「MM9」 山本 弘2010年07月20日

「エムエムナイン」と読む。
モンスター・マグニチュード・ナインである。
これが何かというと、怪獣の体重による脅威度?を表す指標である。
怪獣の脅威を地震という自然災害のアナロジーで表しているのは、日本における怪獣担当部署が気象庁だからである。
その名も「気象庁特異生物対策部」。略称は「気特対」である。
日本国内で怪獣が出現する度に、気特対の面々が怪獣の特性を分析して方針を決定する。その決定を受けて自衛隊が攻撃をする。役所の意志決定プロセスが妙にリアルである。

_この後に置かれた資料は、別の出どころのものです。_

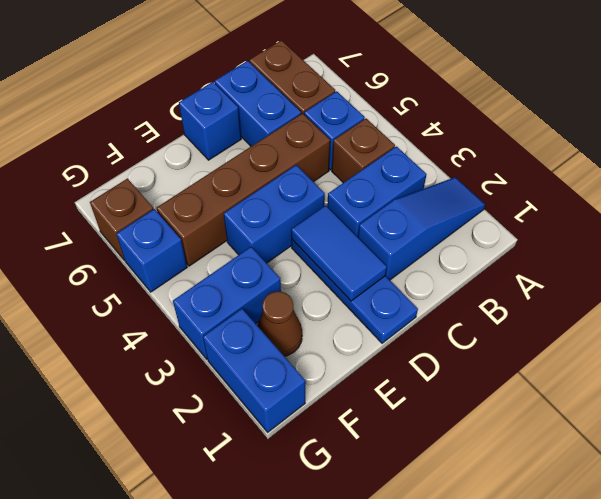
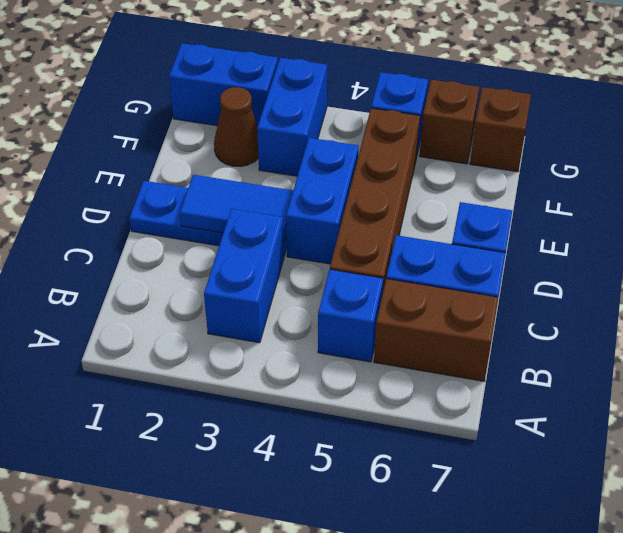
blue slope A2:C2 level 1 top C -> none
brown brick B4 level 1 -> brown brick G7 level 1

本書は、怪獣モノのお約束を守った上で、ちゃんと本格SFの文法を守っている。
つまり、怪獣らしい属性(巨大、とか)を持った生き物を登場させて、その怪獣の存在を現在の科学では否定できないリクツで説明している。
ただ、怪獣と妖怪の違いは体重だけ、って話にはぶっ飛んだけど。

ちなみに、7月7日からTVドラマ化され放送されているらしい。文庫の帯(いわゆる腰巻きですね)に「連続TVドラマ化」と書いてあるが、その下に小さな、薄い文字で「原作とドラマでは内容が異なる場合がございます。」とあるのには笑っちゃいました。

 著者は、妙ちきりんな本を笑って楽しむ、あの「と学会」の会長である。